# Dry fertilizers - shelf life



## Error (Apr 16, 2004)

Hey all.

I just pulled a bunch of my aquarium junk out of storage because I'm setting up some new tanks. Included in the lot were several bags each of KNO3, K2PO4, csm+b, and some other junk.

My question is: these ferts have been in storage and unused for almost 3 years. Are they still good? A lot of them are hard (not powdery) but they break up when smacked.

Thanks in advance for any replies.


----------



## obie (Mar 28, 2011)

well yeah everything breaks down over time, some just take a lot longer than others. i guess there is only one way to find out if they are still good!


----------



## lipadj46 (Apr 3, 2011)

the salts will last this side of forever.


----------



## ray-the-pilot (May 14, 2008)

Error said:


> Hey all.
> 
> I just pulled a bunch of my aquarium junk out of storage because I'm setting up some new tanks. Included in the lot were several bags each of KNO3, K2PO4, csm+b, and some other junk.
> 
> ...


Since ferts are so little of the cost in keeping a planted aquarium my first thought used to be don't use them and buy new. But then you have the problem of getting rid of the old stuff. 
The best thing would be to sell (or give away) the old stuff to someone who thinks they are OK and buy new chemicals.


----------



## Crispino Ramos (Mar 21, 2008)

Dry fertilizers aren't volatile compounds, I think it's ok to use them.


----------



## Emily6 (Feb 14, 2006)

Maybe the manufacturer knows. Call up the retailer and see what they say. I'm also inclined to guess that they would be fine as long as they stayed sealed up and dry.


----------



## Diana K (Dec 20, 2007)

I would go ahead and use them.


----------



## onefang (Apr 10, 2011)

Chances are they sat on a shelf (or in a barrel) somewhere in a warehouse for quite a while before you got them. Although they are hard, probably from a moist environment, they are probably fine. If you are a dry doser, the clumpy texture might make it more difficult to dose. You could always run them through a sifter to try and break them back into a powdered state.


----------



## aquaphish (Jan 22, 2005)

If these ferts are dry and not fluid, they will last for years as long as they are kept dry and not in a moist area that they can absorb moisture.

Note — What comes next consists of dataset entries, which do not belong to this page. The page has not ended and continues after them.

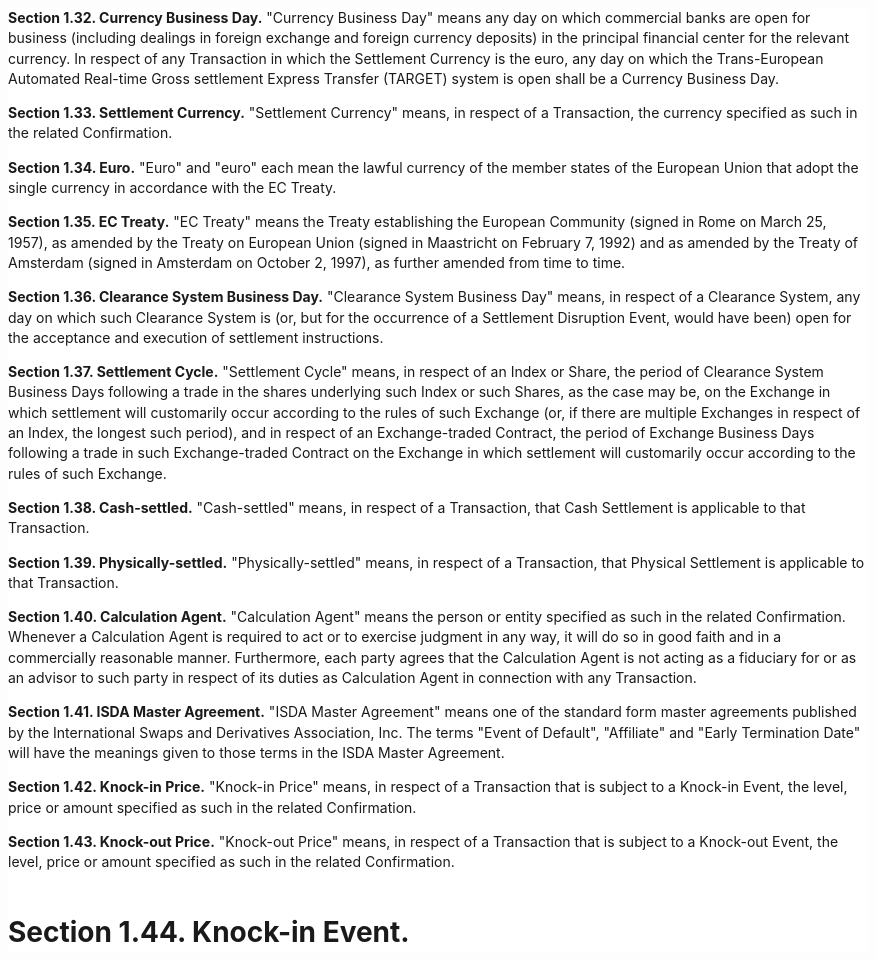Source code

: **Section 1.32. Currency Business Day.** "Currency Business Day" means any day on which commercial banks are open for business (including dealings in foreign exchange and foreign currency deposits) in the principal financial center for the relevant currency. In respect of any Transaction in which the Settlement Currency is the euro, any day on which the Trans-European Automated Real-time Gross settlement Express Transfer (TARGET) system is open shall be a Currency Business Day.

**Section 1.33. Settlement Currency.** "Settlement Currency" means, in respect of a Transaction, the currency specified as such in the related Confirmation.

**Section 1.34. Euro.** "Euro" and "euro" each mean the lawful currency of the member states of the European Union that adopt the single currency in accordance with the EC Treaty.

**Section 1.35. EC Treaty.** "EC Treaty" means the Treaty establishing the European Community (signed in Rome on March 25, 1957), as amended by the Treaty on European Union (signed in Maastricht on February 7, 1992) and as amended by the Treaty of Amsterdam (signed in Amsterdam on October 2, 1997), as further amended from time to time.

**Section 1.36. Clearance System Business Day.** "Clearance System Business Day" means, in respect of a Clearance System, any day on which such Clearance System is (or, but for the occurrence of a Settlement Disruption Event, would have been) open for the acceptance and execution of settlement instructions.

**Section 1.37. Settlement Cycle.** "Settlement Cycle" means, in respect of an Index or Share, the period of Clearance System Business Days following a trade in the shares underlying such Index or such Shares, as the case may be, on the Exchange in which settlement will customarily occur according to the rules of such Exchange (or, if there are multiple Exchanges in respect of an Index, the longest such period), and in respect of an Exchange-traded Contract, the period of Exchange Business Days following a trade in such Exchange-traded Contract on the Exchange in which settlement will customarily occur according to the rules of such Exchange.

**Section 1.38. Cash-settled.** "Cash-settled" means, in respect of a Transaction, that Cash Settlement is applicable to that Transaction.

**Section 1.39. Physically-settled.** "Physically-settled" means, in respect of a Transaction, that Physical Settlement is applicable to that Transaction.

**Section 1.40. Calculation Agent.** "Calculation Agent" means the person or entity specified as such in the related Confirmation. Whenever a Calculation Agent is required to act or to exercise judgment in any way, it will do so in good faith and in a commercially reasonable manner. Furthermore, each party agrees that the Calculation Agent is not acting as a fiduciary for or as an advisor to such party in respect of its duties as Calculation Agent in connection with any Transaction.

**Section 1.41. ISDA Master Agreement.** "ISDA Master Agreement" means one of the standard form master agreements published by the International Swaps and Derivatives Association, Inc. The terms "Event of Default", "Affiliate" and "Early Termination Date" will have the meanings given to those terms in the ISDA Master Agreement.

**Section 1.42. Knock-in Price.** "Knock-in Price" means, in respect of a Transaction that is subject to a Knock-in Event, the level, price or amount specified as such in the related Confirmation.

**Section 1.43. Knock-out Price.** "Knock-out Price" means, in respect of a Transaction that is subject to a Knock-out Event, the level, price or amount specified as such in the related Confirmation.

# **Section 1.44. Knock-in Event.**
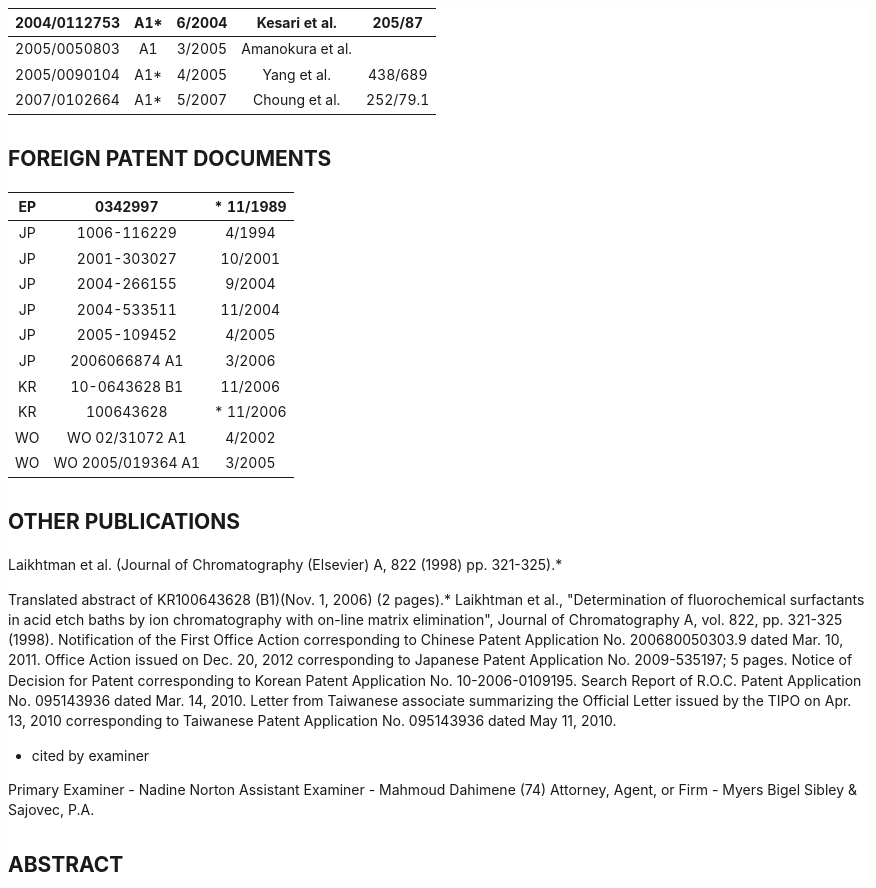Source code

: | 2004/0112753 | A1* | 6/2004 | Kesari et al. | 205/87 |
| :--: | :--: | :--: | :--: | :--: |
| 2005/0050803 | A1 | 3/2005 | Amanokura et al. |  |
| 2005/0090104 | A1* | 4/2005 | Yang et al. | 438/689 |
| 2007/0102664 | A1* | 5/2007 | Choung et al. | 252/79.1 |

## FOREIGN PATENT DOCUMENTS

| EP | 0342997 | * 11/1989 |
| :--: | :--: | :--: |
| JP | 1006-116229 | 4/1994 |
| JP | 2001-303027 | 10/2001 |
| JP | 2004-266155 | 9/2004 |
| JP | 2004-533511 | 11/2004 |
| JP | 2005-109452 | 4/2005 |
| JP | 2006066874 A1 | 3/2006 |
| KR | 10-0643628 B1 | 11/2006 |
| KR | 100643628 | * 11/2006 |
| WO | WO 02/31072 A1 | 4/2002 |
| WO | WO 2005/019364 A1 | 3/2005 |

## OTHER PUBLICATIONS

Laikhtman et al. (Journal of Chromatography (Elsevier) A, 822 (1998) pp. 321-325).*

Translated abstract of KR100643628 (B1)(Nov. 1, 2006) (2 pages).* Laikhtman et al., "Determination of fluorochemical surfactants in acid etch baths by ion chromatography with on-line matrix elimination", Journal of Chromatography A, vol. 822, pp. 321-325 (1998).
Notification of the First Office Action corresponding to Chinese Patent Application No. 200680050303.9 dated Mar. 10, 2011.
Office Action issued on Dec. 20, 2012 corresponding to Japanese Patent Application No. 2009-535197; 5 pages.
Notice of Decision for Patent corresponding to Korean Patent Application No. 10-2006-0109195.
Search Report of R.O.C. Patent Application No. 095143936 dated Mar. 14, 2010.
Letter from Taiwanese associate summarizing the Official Letter issued by the TIPO on Apr. 13, 2010 corresponding to Taiwanese Patent Application No. 095143936 dated May 11, 2010.

* cited by examiner

Primary Examiner - Nadine Norton
Assistant Examiner - Mahmoud Dahimene
(74) Attorney, Agent, or Firm - Myers Bigel Sibley \& Sajovec, P.A.

## ABSTRACT
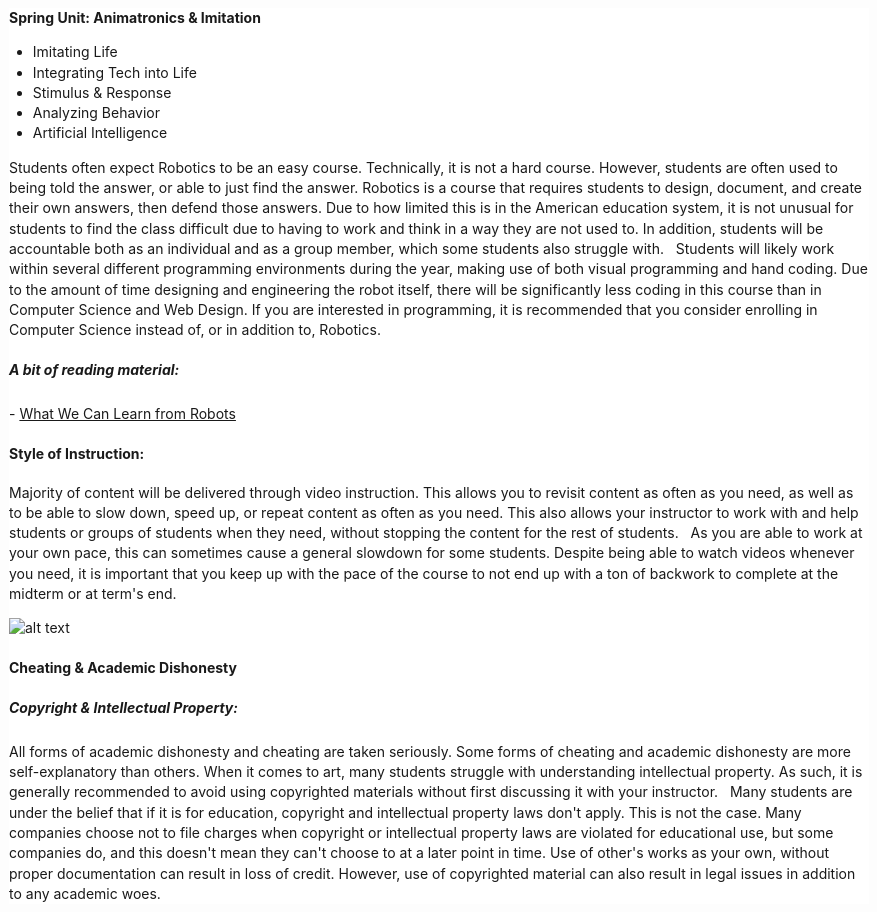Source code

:**Spring Unit: Animatronics & Imitation**
* Imitating Life
* Integrating Tech into Life
* Stimulus & Response
* Analyzing Behavior
* Artificial Intelligence

Students often expect Robotics to be an easy course. Technically, it is not a hard course. However, students are often used to being told the answer, or able to just find the answer. Robotics is a course that requires students to design, document, and create their own answers, then defend those answers. Due to how limited this is in the American education system, it is not unusual for students to find the class difficult due to having to work and think in a way they are not used to. In addition, students will be accountable both as an individual and as a group member, which some students also struggle with.
 
Students will likely work within several different programming environments during the year, making use of both visual programming and hand coding. Due to the amount of time designing and engineering the robot itself, there will be significantly less coding in this course than in Computer Science and Web Design. If you are interested in programming, it is recommended that you consider enrolling in Computer Science instead of, or in addition to, Robotics.
 
##### A bit of reading material:
- [What We Can Learn from Robots](https://www.technologyreview.com/s/403545/what-we-can-learn-from-robots/)
 
#### Style of Instruction:
Majority of content will be delivered through video instruction. This allows you to revisit content as often as you need, as well as to be able to slow down, speed up, or repeat content as often as you need. This also allows your instructor to work with and help students or groups of students when they need, without stopping the content for the rest of students.
 
As you are able to work at your own pace, this can sometimes cause a general slowdown for some students. Despite being able to watch videos whenever you need, it is important that you keep up with the pace of the course to not end up with a ton of backwork to complete at the midterm or at term's end.

![alt text](../images/collusion.jpg "CC 2.0: Generic | Cropped, Grey Scale, Selective Blur  |  Daniel Bentley")

#### Cheating & Academic Dishonesty

##### Copyright & Intellectual Property:

All forms of academic dishonesty and cheating are taken seriously. Some forms of cheating and academic dishonesty are more self-explanatory than others. When it comes to art, many students struggle with understanding intellectual property. As such, it is generally recommended to avoid using copyrighted materials without first discussing it with your instructor.
 
Many students are under the belief that if it is for education, copyright and intellectual property laws don't apply. This is not the case. Many companies choose not to file charges when copyright or intellectual property laws are violated for educational use, but some companies do, and this doesn't mean they can't choose to at a later point in time. Use of other's works as your own, without proper documentation can result in loss of credit. However, use of copyrighted material can also result in legal issues in addition to any academic woes.
  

I have dry ferts that I purchased over 6 years ago and they still work just a good as the day I purchased them. 

I mix only enough as a liquid solution for about a month at a time. Then keep the dry ferts in a good plastic resealable baggie, then I place all the individual sealed baggies into a larger baggied for a double sealed enviroment to keep moisture away.

You will be fine using if they are dry.

UPDATE:

Just re-read your post. The ferts most likely came into contact with moisture at one point or the other. That is why they are hard and not in powder form. Try and use them they still should be ok. No harm will be done to plants or animals.


----------